A 35-second shot clock is coming to Class A basketball for the 2022-23 season, and there’s plenty to be done before the season gets underway in early December. Naturally, the first item on that list is getting the shot clocks permanently installed.

According to Lincoln Public Schools director of athletics Kathi Wieskamp, shot clocks have been ordered and are on their way for all LPS high schools. The purchase comes with a total price tag of $29,700, while installation efforts will cost another $28,800.

“Each scoreboard is different, so it’s a matter of interfacing with each different one,” Wieskamp said. “Most of the boards are designed so that it’s just a component they have to add. We’ve worked with facilities to have them all evaluated for installation, so I don’t think it will be a major shutdown for the gyms to get those added.”

That’s a perspective shared by Lincoln Southwest athletic director Mark Armstrong, who doesn’t anticipate gyms to be out of commission for long. From each individual school’s perspective, the up-front costs are currently minimal but will rise variably in the near future.

Schools will need to train and pay an additional person to run the shot clock at varsity basketball contests — and training will be important. Shot clock operators must know when possession changes and quickly identify if an attempted shot hit the rim rather than the backboard around it.

Beyond that, there aren’t many other hang-ups in getting the shot clock era rolling. It’s already underway at Lincoln Pius X, where the Thunderbolts’ summer girls basketball camp features portable 35-second shot clocks along the baseline.

Lincoln Pius X shot clock 1

Lincoln Pius X's Ava Markowski attempts a three-pointer at a summer basketball camp using shot clocks on Monday at Pius X High School.

Pius X’s permanent shot clocks will be installed later this summer, but girls basketball head coach Ryan Psota felt it was important for teams to raise their situational awareness in different scenarios with the shot clock.

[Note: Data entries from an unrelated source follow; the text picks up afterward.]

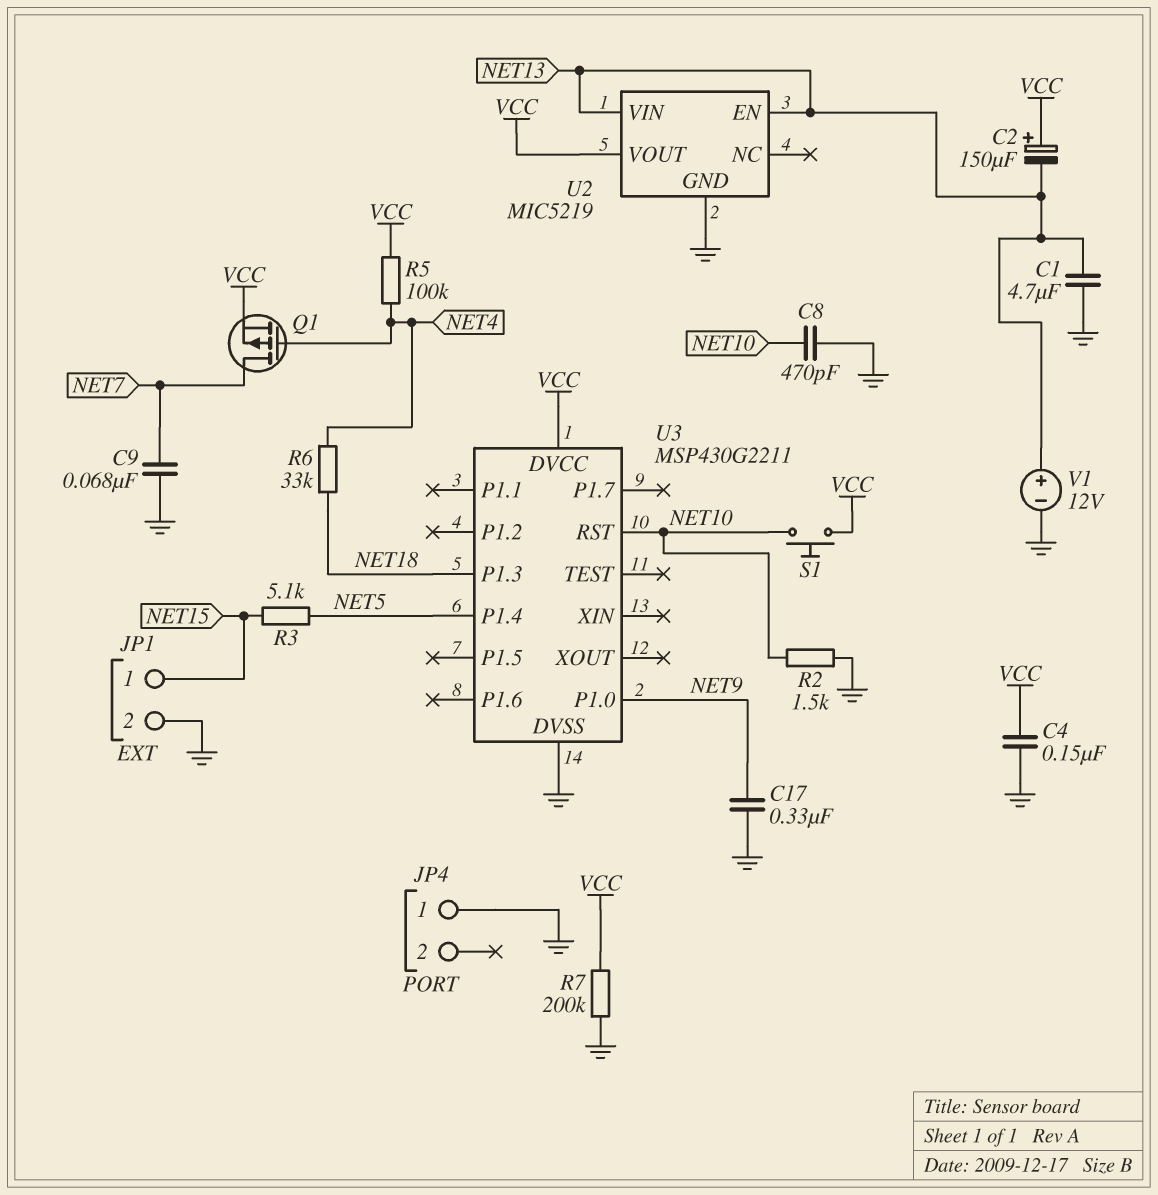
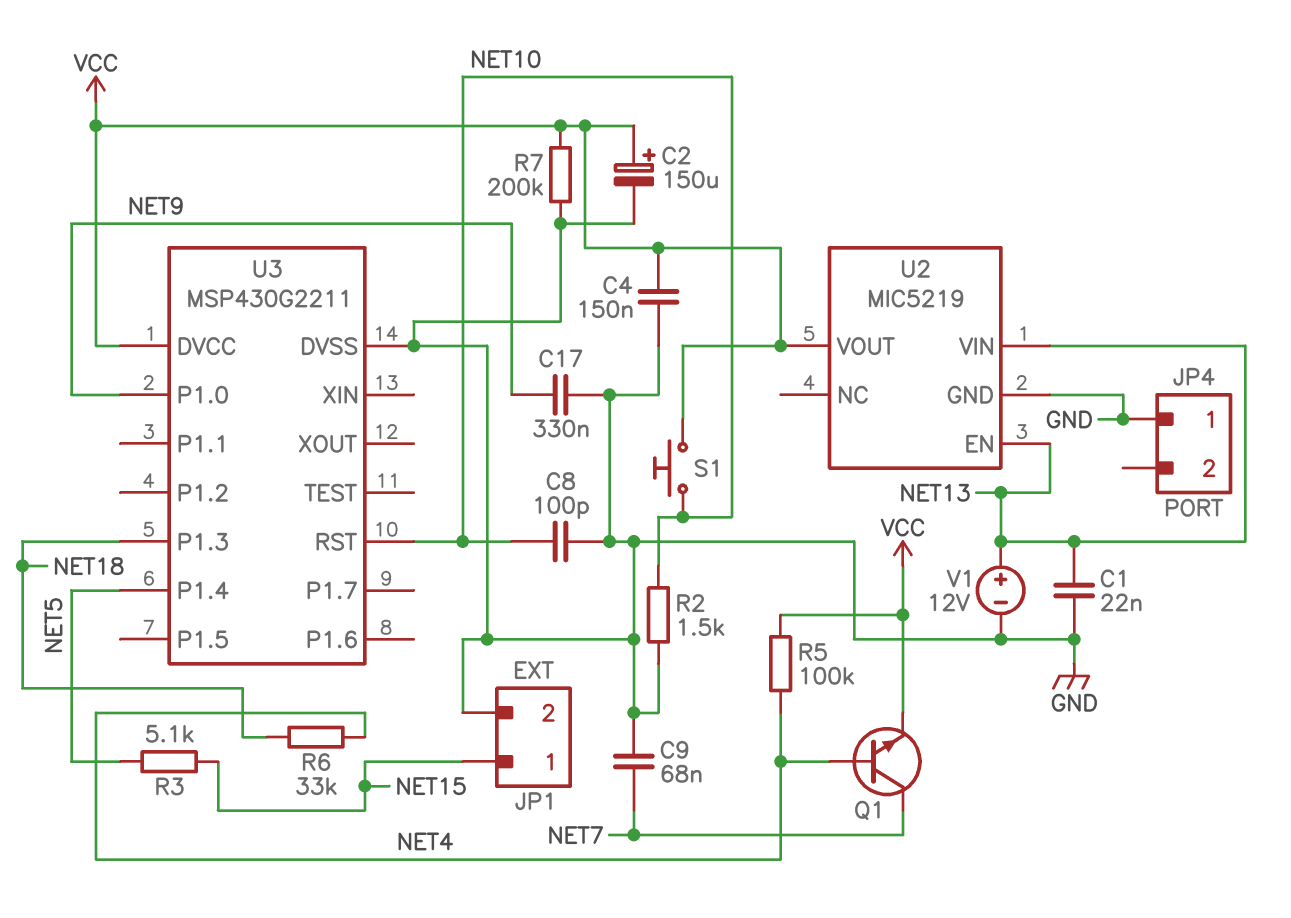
C1: 4.7uF (GND, NET13) -> 22nF (GND, NET13)
C2: 150uF (plus VCC, minus NET13) -> 150uF (plus VCC, minus GND)
C8: 470pF (GND, NET10) -> 100pF (GND, NET10)
Q1: PMOS (G NET4, D NET7, S VCC) -> NPN (B NET4, C NET7, E VCC)

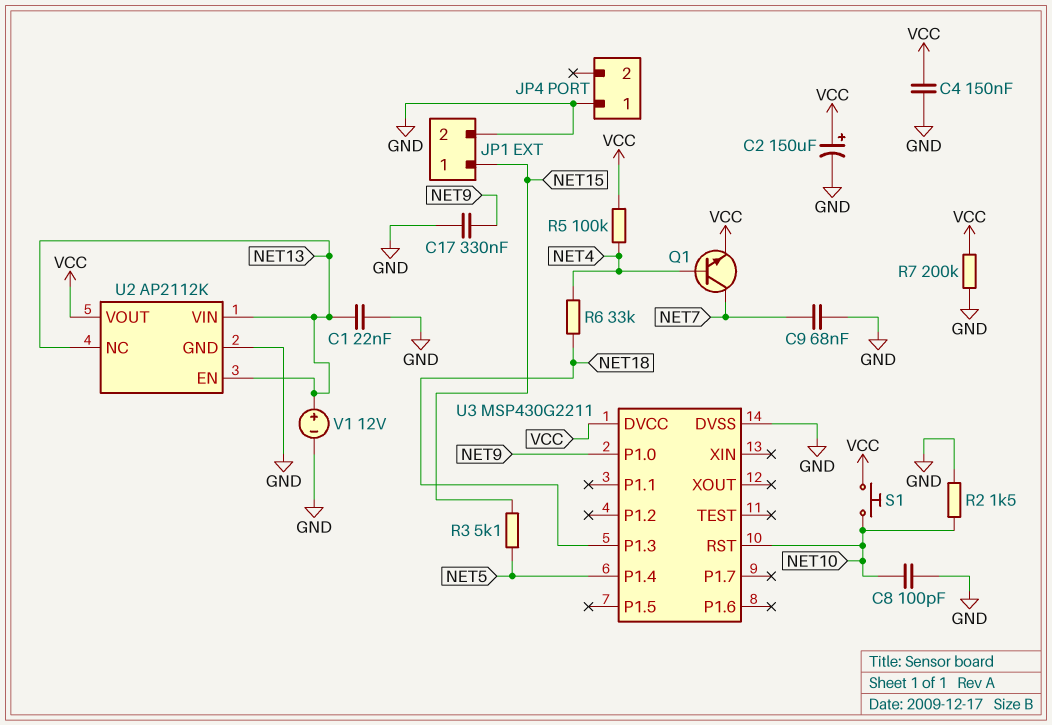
U2: MIC5219 -> AP2112K
U2 pin NC: none -> NET13

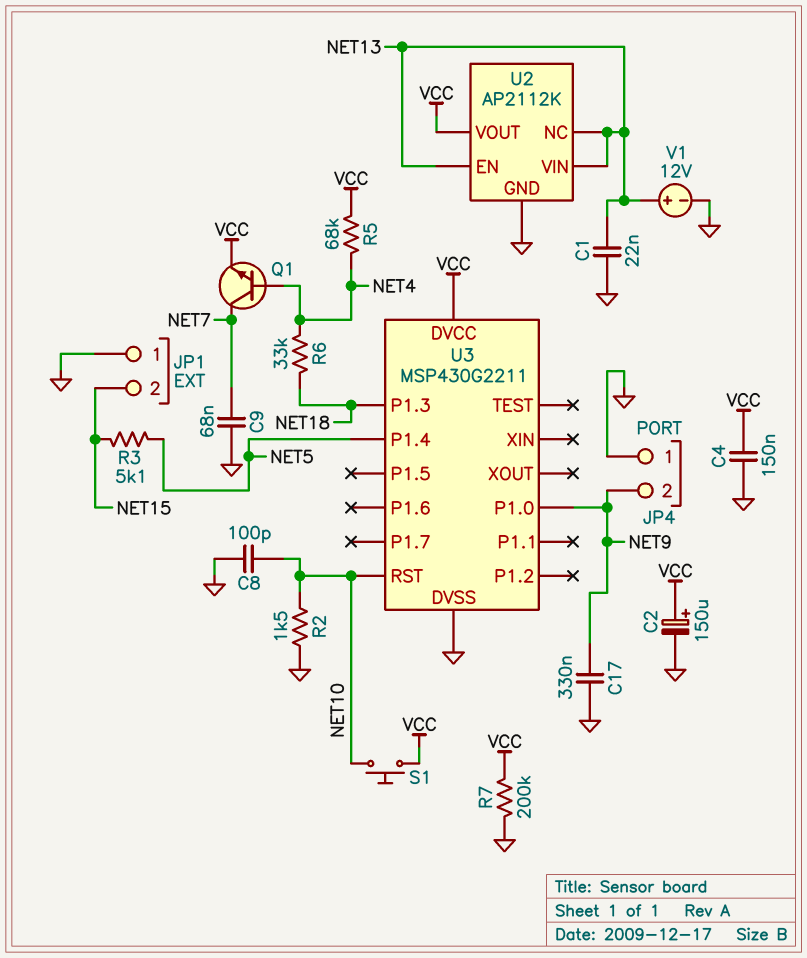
JP1 pin 1: NET15 -> GND
JP1 pin 2: GND -> NET15
JP4 pin 2: none -> NET9
R5: 100k (NET4, VCC) -> 68k (NET4, VCC)

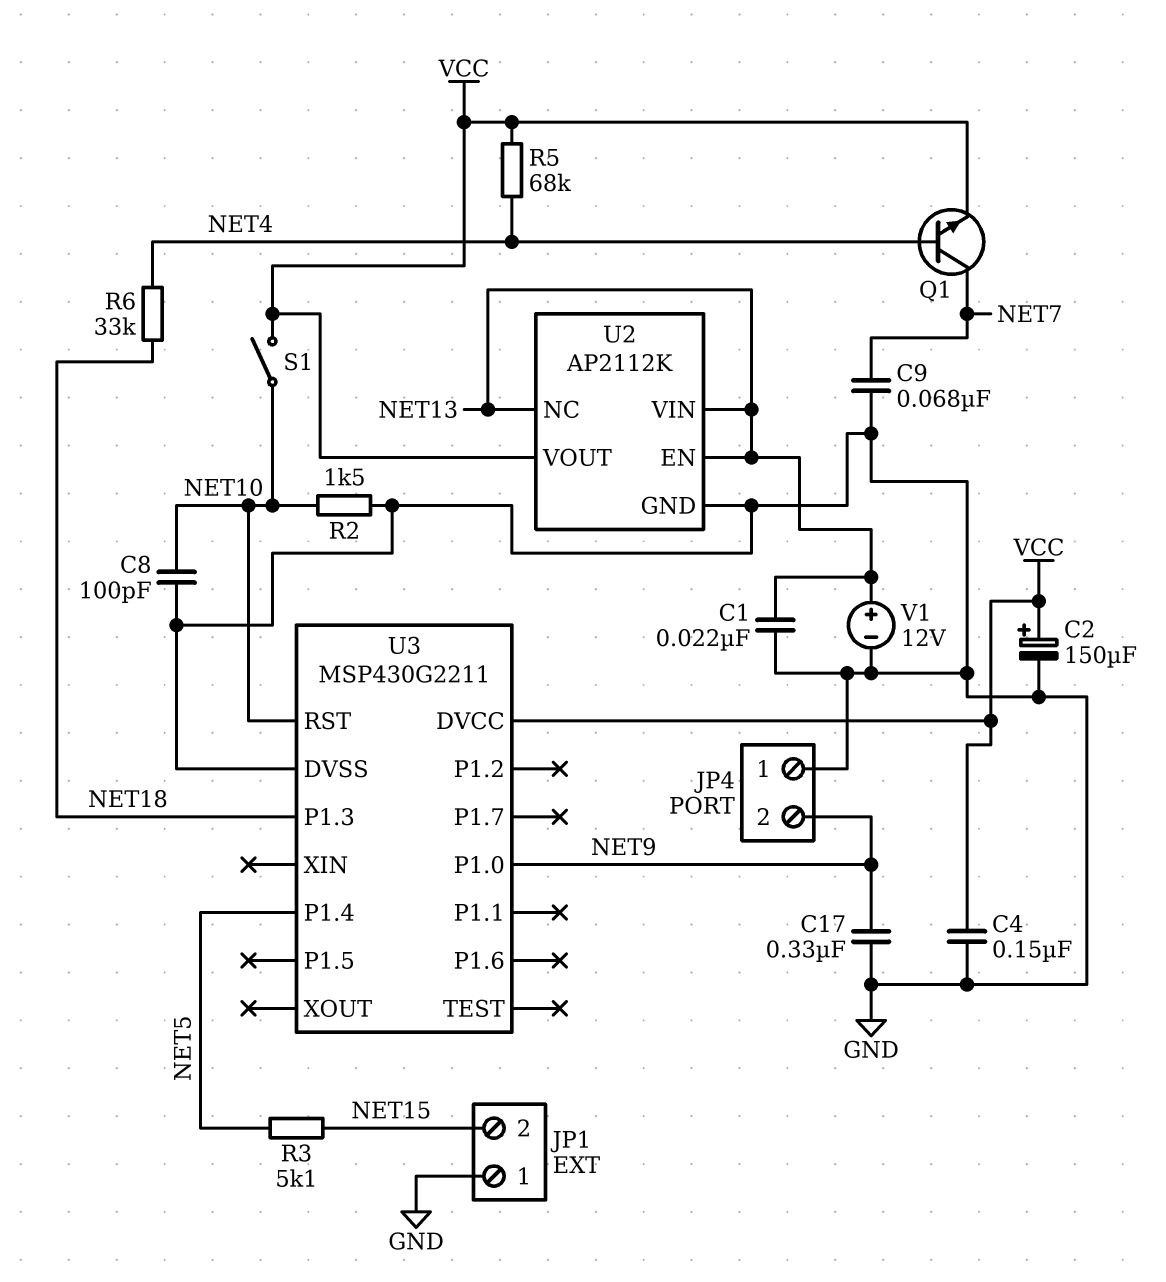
R7: 200k (GND, VCC) -> none
S1: button (NET10, VCC) -> switch (NET10, VCC)

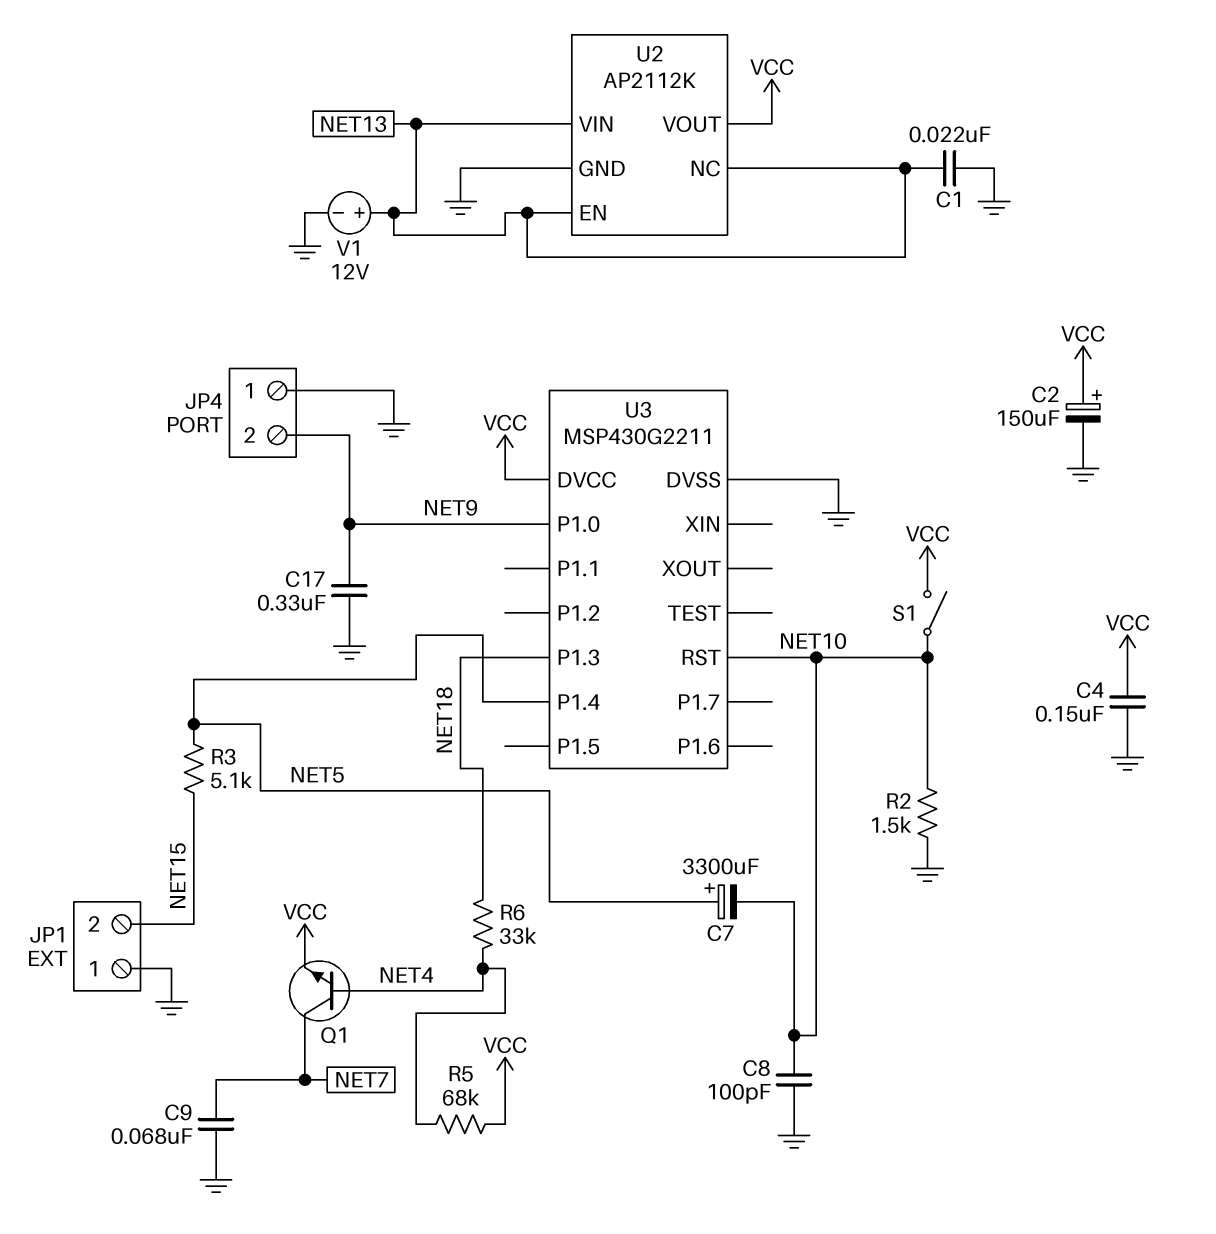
C7: none -> 3300uF (plus NET5, minus NET10)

“For example, an offensive rebound comes off the rim and you don’t have to put up a quick shot,” Psota said. “It’s all these little nuances that kids are going to have to get used to with the shot clock, but it’s going really well.”

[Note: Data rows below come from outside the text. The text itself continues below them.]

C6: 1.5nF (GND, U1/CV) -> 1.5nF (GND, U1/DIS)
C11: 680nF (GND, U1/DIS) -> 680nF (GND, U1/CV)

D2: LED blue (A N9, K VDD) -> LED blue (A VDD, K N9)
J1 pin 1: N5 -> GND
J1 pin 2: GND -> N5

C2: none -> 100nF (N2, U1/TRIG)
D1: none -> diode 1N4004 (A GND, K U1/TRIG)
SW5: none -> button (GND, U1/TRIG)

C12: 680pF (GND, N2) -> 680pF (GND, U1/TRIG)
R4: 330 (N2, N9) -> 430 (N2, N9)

The summer basketball camp action on Monday hardly represented a large change in how the game is played. Class B school York, which will not play with a shot clock next year, was caught with a shot-clock violation early in a scrimmage against Bellevue East, but no other violations occurred after that.

Most Class A teams already had 35-second or quicker possessions, so the preseason contests flowed at a similar pace to what fans are used to. However, the biggest impact a shot clock can make was evident in Pius X’s scrimmage against Bellevue East.

The Chieftains led by two points with less than 1 minute left on the game clock, a situation that, in the past, would have led to Pius X committing a foul to stop the clock.

Instead, Pius X sat back on defense and forced a stop to get the ball back with 30 seconds left.

“As somebody who has had teams stall on us, it’s going to help change the last part of the quarter and games,” Psota said. “It’s also helpful for a team that’s down seven points with two minutes left, they don’t have to foul anymore so it helps the game.”

At this point, teams and players alike are ready for the shot clock this winter. All that’s left is simply getting the permanent clocks installed, a process that will take place in the next two months before the start of the school year in August.